Nick O’Grady: I wouldn’t say that. I mean, I think it depends. It depends on the quality of the operator. I mean, there are great privates, but it’s the largest, there are really large operators that are bad. I mean, I think it just, it really goes operator specific. There are really good operators, and they’re really bad operators that are big and small, right out of my meter.
Adam Dirlam: You need to differentiate what private means? Are you talking about private equity or you’re talking about true private, right? And those business models are run very, very differently. You’ve got one that’s renting an asset, one that’s had it and will continue to have it for a very, very long time. And so their viewpoint short term or long term basis can be very, very different.
Nick O’Grady: Yeah. I mean, Mewbourne is a private company. And it’s one of the finest operators in the world. And I can think of many private equity backed operators that are renting the asset and looking to flip it.
Adam Dirlam: Yeah. So I’d say typically, we’re looking at people who have a similar view as us in terms of the long term. But that’s not to say that there aren’t great private equity operators that are out there as well, that we’d be willing to partner with.
Nick O’Grady: Absolutely.
Noel Parks: Great. Well, thanks for clarification. And I guess, I was wondering a bit, talking about the Williston and we have seen a deal there, the first one may be in quite a while of any size. And just wondering, I have not paid a lot of attention to the state of sort of the land management out there. Leases some of those leases, probably 15 years old, if not longer at this point. So as wonder you’ve been there so long, are things pretty cleaned up there? Or is there still stuff to do? Just in terms of, I don’t know neglected books or absent non-op positions that you can still —
Nick O’Grady: It’s pretty blocked. It’s pretty blocked up, Noel. But there are still things to do. I mean it’s just going to be more about people when they’re ready, there are things that are owned that when people are ready to sell will be sold. But I don’t think it’s like the Wild West where there’s lots of open land ready to be sold. Is that fair, Adam?

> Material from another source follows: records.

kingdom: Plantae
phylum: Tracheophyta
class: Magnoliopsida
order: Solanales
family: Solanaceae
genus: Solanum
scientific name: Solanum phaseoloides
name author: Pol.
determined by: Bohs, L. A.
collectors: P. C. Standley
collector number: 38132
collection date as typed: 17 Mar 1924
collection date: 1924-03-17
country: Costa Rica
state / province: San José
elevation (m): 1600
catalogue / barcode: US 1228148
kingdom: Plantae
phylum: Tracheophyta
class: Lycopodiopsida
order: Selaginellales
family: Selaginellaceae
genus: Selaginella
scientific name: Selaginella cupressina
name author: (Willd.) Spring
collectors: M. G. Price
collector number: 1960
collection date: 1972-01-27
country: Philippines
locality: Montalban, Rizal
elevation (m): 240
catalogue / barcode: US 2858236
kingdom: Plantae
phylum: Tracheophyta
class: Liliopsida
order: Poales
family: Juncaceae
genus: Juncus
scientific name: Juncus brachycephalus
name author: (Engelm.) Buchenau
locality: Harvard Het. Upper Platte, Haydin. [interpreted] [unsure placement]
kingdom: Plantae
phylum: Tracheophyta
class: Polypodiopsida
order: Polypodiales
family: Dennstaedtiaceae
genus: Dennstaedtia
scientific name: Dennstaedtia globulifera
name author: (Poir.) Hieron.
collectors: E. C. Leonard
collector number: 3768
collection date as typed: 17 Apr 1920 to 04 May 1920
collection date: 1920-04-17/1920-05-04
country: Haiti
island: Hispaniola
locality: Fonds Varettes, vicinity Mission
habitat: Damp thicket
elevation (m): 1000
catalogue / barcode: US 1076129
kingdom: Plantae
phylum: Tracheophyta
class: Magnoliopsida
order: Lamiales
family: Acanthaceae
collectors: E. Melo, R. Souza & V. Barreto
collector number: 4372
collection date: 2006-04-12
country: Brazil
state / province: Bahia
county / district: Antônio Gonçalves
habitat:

Adam Dirlam: Yeah, I think that’s fair. The other thing that I would add to that is just the evolution of the completion methodology, right? You’ve seen a lot of operators, refine those techniques and step out. And so the rate of return and the economics on some of those projects that you wouldn’t even look at, call it two, three years ago, are things that are certainly viable now. And then that changes the landscape from a land standpoint. So you can do some of the blocking and tackling in terms of picking up some whitespace acreage and bringing in appropriate operators that you know are going to do a good job. And as a non-operator, you know, we’re not beholden to one particular area, right. So we can get in to the core day in and day out and continue to grow so far working interest as we get 100 AFEs a quarter, as we did in 2023. So there’s always more to chop. It’s a different dynamic.
Operator: And that concludes the question-and-answer session. I would like to turn the conference over to Nick O’Grady for closing remarks.
Nick O’Grady: Thanks, everyone, for joining us today. We’ll see you on the next one. Appreciate your time. This is the way.
Operator: And this concludes today’s conference call. Thank you for your participation. You may now disconnect.